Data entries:

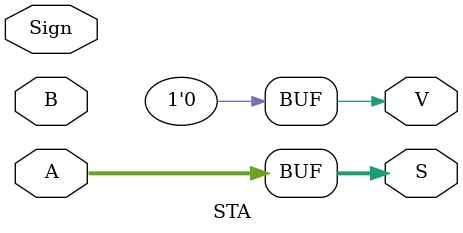
<source format=v>
`timescale 1ns / 1ps

module STA( A, B, Sign, S, V);

    input [31:0] A;
    input [31:0] B;
    input Sign;

    output reg [31:0] S;
    output reg V;

    always@(*)
    begin
        S = A;
        V = 0;
    end

endmodule

</source>
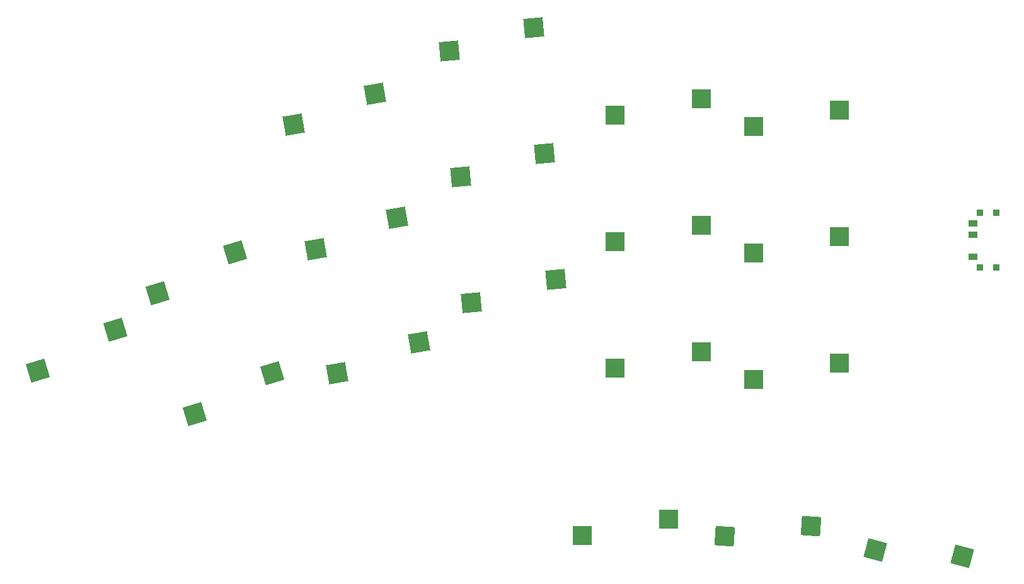
<source format=gtp>
%TF.GenerationSoftware,KiCad,Pcbnew,(6.0.4-0)*%
%TF.CreationDate,2022-07-27T11:57:37+02:00*%
%TF.ProjectId,basbousa,62617362-6f75-4736-912e-6b696361645f,v1.0.0*%
%TF.SameCoordinates,Original*%
%TF.FileFunction,Paste,Top*%
%TF.FilePolarity,Positive*%
%FSLAX46Y46*%
G04 Gerber Fmt 4.6, Leading zero omitted, Abs format (unit mm)*
G04 Created by KiCad (PCBNEW (6.0.4-0)) date 2022-07-27 11:57:37*
%MOMM*%
%LPD*%
G01*
G04 APERTURE LIST*
G04 Aperture macros list*
%AMRotRect*
0 Rectangle, with rotation*
0 The origin of the aperture is its center*
0 $1 length*
0 $2 width*
0 $3 Rotation angle, in degrees counterclockwise*
0 Add horizontal line*
21,1,$1,$2,0,0,$3*%
G04 Aperture macros list end*
%ADD10R,0.900000X0.900000*%
%ADD11R,1.250000X0.900000*%
%ADD12RotRect,2.600000X2.600000X10.000000*%
%ADD13RotRect,2.600000X2.600000X5.000000*%
%ADD14R,2.600000X2.600000*%
%ADD15RotRect,2.600000X2.600000X345.000000*%
%ADD16RotRect,2.600000X2.600000X17.000000*%
%ADD17RotRect,2.600000X2.600000X356.000000*%
G04 APERTURE END LIST*
D10*
%TO.C,T1*%
X156169000Y87958000D03*
X158369000Y95358000D03*
X158369000Y87958000D03*
X156169000Y95358000D03*
D11*
X155194000Y89408000D03*
X155194000Y92408000D03*
X155194000Y93908000D03*
%TD*%
D12*
%TO.C,S11*%
X74892476Y111381133D03*
X63899972Y107208920D03*
%TD*%
D13*
%TO.C,S15*%
X97649093Y103326959D03*
X86334787Y100128683D03*
%TD*%
D14*
%TO.C,S21*%
X118686086Y93636016D03*
X107136086Y91436017D03*
%TD*%
%TO.C,S29*%
X137259999Y109127999D03*
X125709999Y106928000D03*
%TD*%
D15*
%TO.C,S33*%
X153801379Y49095626D03*
X142075534Y49959950D03*
%TD*%
D12*
%TO.C,S7*%
X80796514Y77897669D03*
X69804010Y73725456D03*
%TD*%
D16*
%TO.C,S1*%
X39991903Y79569274D03*
X29589800Y74088512D03*
%TD*%
%TO.C,S5*%
X56055292Y90013726D03*
X45653189Y84532964D03*
%TD*%
D14*
%TO.C,S27*%
X137259999Y92127999D03*
X125709999Y89928000D03*
%TD*%
D12*
%TO.C,S9*%
X77844495Y94639401D03*
X66851991Y90467188D03*
%TD*%
D13*
%TO.C,S13*%
X99130741Y86391649D03*
X87816435Y83193373D03*
%TD*%
%TO.C,S17*%
X96167446Y120262269D03*
X84853140Y117063993D03*
%TD*%
D17*
%TO.C,S31*%
X133476072Y53205053D03*
X121800743Y51816100D03*
%TD*%
D16*
%TO.C,S3*%
X61025611Y73756545D03*
X50623508Y68275783D03*
%TD*%
D14*
%TO.C,S23*%
X118686086Y110636016D03*
X107136086Y108436017D03*
%TD*%
%TO.C,S25*%
X137259999Y75127999D03*
X125709999Y72928000D03*
%TD*%
%TO.C,S19*%
X118686086Y76636016D03*
X107136086Y74436017D03*
%TD*%
%TO.C,S31*%
X114285318Y54138381D03*
X102735318Y51938382D03*
%TD*%
M02*

</source>
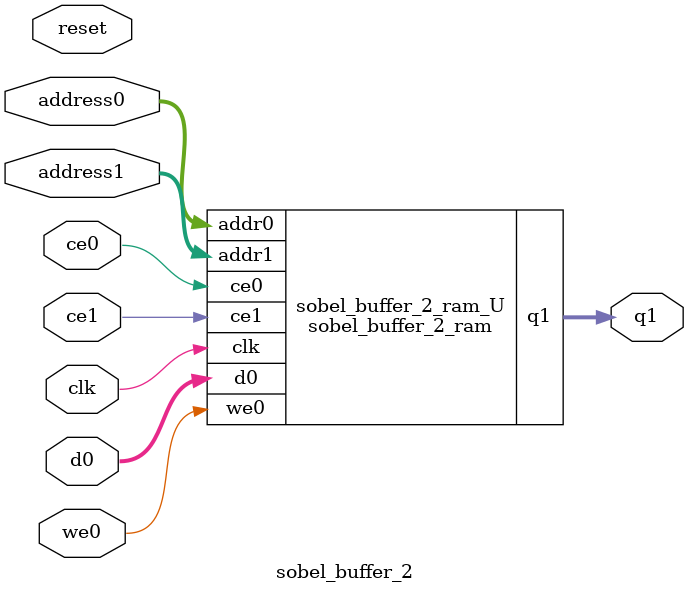
<source format=v>
`timescale 1 ns / 1 ps
module sobel_buffer_2_ram (addr0, ce0, d0, we0, addr1, ce1, q1,  clk);

parameter DWIDTH = 16;
parameter AWIDTH = 11;
parameter MEM_SIZE = 1280;

input[AWIDTH-1:0] addr0;
input ce0;
input[DWIDTH-1:0] d0;
input we0;
input[AWIDTH-1:0] addr1;
input ce1;
output reg[DWIDTH-1:0] q1;
input clk;

reg [DWIDTH-1:0] ram[0:MEM_SIZE-1];




always @(posedge clk)  
begin 
    if (ce0) begin
        if (we0) 
            ram[addr0] <= d0; 
    end
end


always @(posedge clk)  
begin 
    if (ce1) begin
        q1 <= ram[addr1];
    end
end


endmodule

`timescale 1 ns / 1 ps
module sobel_buffer_2(
    reset,
    clk,
    address0,
    ce0,
    we0,
    d0,
    address1,
    ce1,
    q1);

parameter DataWidth = 32'd16;
parameter AddressRange = 32'd1280;
parameter AddressWidth = 32'd11;
input reset;
input clk;
input[AddressWidth - 1:0] address0;
input ce0;
input we0;
input[DataWidth - 1:0] d0;
input[AddressWidth - 1:0] address1;
input ce1;
output[DataWidth - 1:0] q1;



sobel_buffer_2_ram sobel_buffer_2_ram_U(
    .clk( clk ),
    .addr0( address0 ),
    .ce0( ce0 ),
    .we0( we0 ),
    .d0( d0 ),
    .addr1( address1 ),
    .ce1( ce1 ),
    .q1( q1 ));

endmodule


</source>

■ **Assignment**
Scan the records above for the string "macros", then copy each line where it turns up.

■ **Worked solution**
G04 Aperture macros list*
G04 Aperture macros list end*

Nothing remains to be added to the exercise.